Your assignment
Scan the data below and copy each line where "Human" occurs.

Transcribed page contents
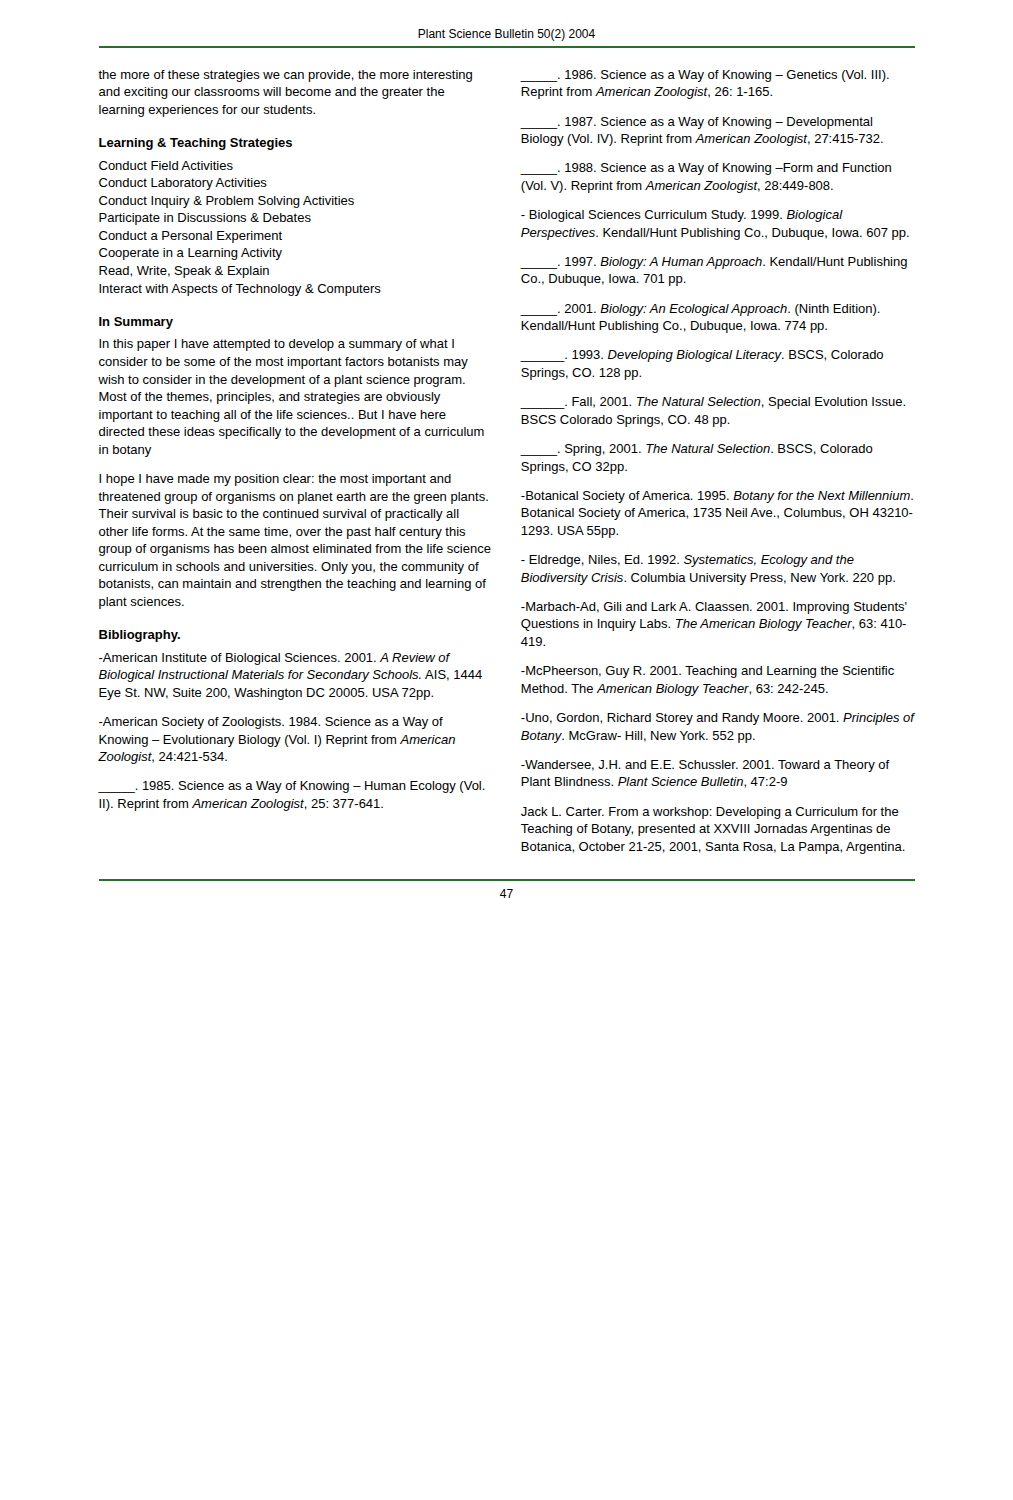Plant Science Bulletin 50(2) 2004
the more of these strategies we can provide, the more interesting and exciting our classrooms will become and the greater the learning experiences for our students.
Learning & Teaching Strategies
Conduct Field Activities
Conduct Laboratory Activities
Conduct Inquiry & Problem Solving Activities
Participate in Discussions & Debates
Conduct a Personal Experiment
Cooperate in a Learning Activity
Read, Write, Speak & Explain
Interact with Aspects of Technology & Computers
In Summary
In this paper I have attempted to develop a summary of what I consider to be some of the most important factors botanists may wish to consider in the development of a plant science program. Most of the themes, principles, and strategies are obviously important to teaching all of the life sciences.. But I have here directed these ideas specifically to the development of a curriculum in botany
I hope I have made my position clear: the most important and threatened group of organisms on planet earth are the green plants. Their survival is basic to the continued survival of practically all other life forms. At the same time, over the past half century this group of organisms has been almost eliminated from the life science curriculum in schools and universities. Only you, the community of botanists, can maintain and strengthen the teaching and learning of plant sciences.
Bibliography.
-American Institute of Biological Sciences. 2001. A Review of Biological Instructional Materials for Secondary Schools. AIS, 1444 Eye St. NW, Suite 200, Washington DC 20005. USA 72pp.
-American Society of Zoologists. 1984. Science as a Way of Knowing – Evolutionary Biology (Vol. I) Reprint from American Zoologist, 24:421-534.
_____. 1985. Science as a Way of Knowing – Human Ecology (Vol. II). Reprint from American Zoologist, 25: 377-641.
_____. 1986. Science as a Way of Knowing – Genetics (Vol. III). Reprint from American Zoologist, 26: 1-165.
_____. 1987. Science as a Way of Knowing – Developmental Biology (Vol. IV). Reprint from American Zoologist, 27:415-732.
_____. 1988. Science as a Way of Knowing –Form and Function (Vol. V). Reprint from American Zoologist, 28:449-808.
- Biological Sciences Curriculum Study. 1999. Biological Perspectives. Kendall/Hunt Publishing Co., Dubuque, Iowa. 607 pp.
_____. 1997. Biology: A Human Approach. Kendall/Hunt Publishing Co., Dubuque, Iowa. 701 pp.
_____. 2001. Biology: An Ecological Approach. (Ninth Edition). Kendall/Hunt Publishing Co., Dubuque, Iowa. 774 pp.
______. 1993. Developing Biological Literacy. BSCS, Colorado Springs, CO. 128 pp.
______. Fall, 2001. The Natural Selection, Special Evolution Issue. BSCS Colorado Springs, CO. 48 pp.
_____. Spring, 2001. The Natural Selection. BSCS, Colorado Springs, CO 32pp.
-Botanical Society of America. 1995. Botany for the Next Millennium. Botanical Society of America, 1735 Neil Ave., Columbus, OH 43210-1293. USA 55pp.
- Eldredge, Niles, Ed. 1992. Systematics, Ecology and the Biodiversity Crisis. Columbia University Press, New York. 220 pp.
-Marbach-Ad, Gili and Lark A. Claassen. 2001. Improving Students' Questions in Inquiry Labs. The American Biology Teacher, 63: 410-419.
-McPheerson, Guy R. 2001. Teaching and Learning the Scientific Method. The American Biology Teacher, 63: 242-245.
-Uno, Gordon, Richard Storey and Randy Moore. 2001. Principles of Botany. McGraw- Hill, New York. 552 pp.
-Wandersee, J.H. and E.E. Schussler. 2001. Toward a Theory of Plant Blindness. Plant Science Bulletin, 47:2-9
Jack L. Carter. From a workshop: Developing a Curriculum for the Teaching of Botany, presented at XXVIII Jornadas Argentinas de Botanica, October 21-25, 2001, Santa Rosa, La Pampa, Argentina.
47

Expected answer
_____. 1985. Science as a Way of Knowing – Human Ecology (Vol. II). Reprint from American Zoologist, 25: 377-641.
_____. 1997. Biology: A Human Approach. Kendall/Hunt Publishing Co., Dubuque, Iowa. 701 pp.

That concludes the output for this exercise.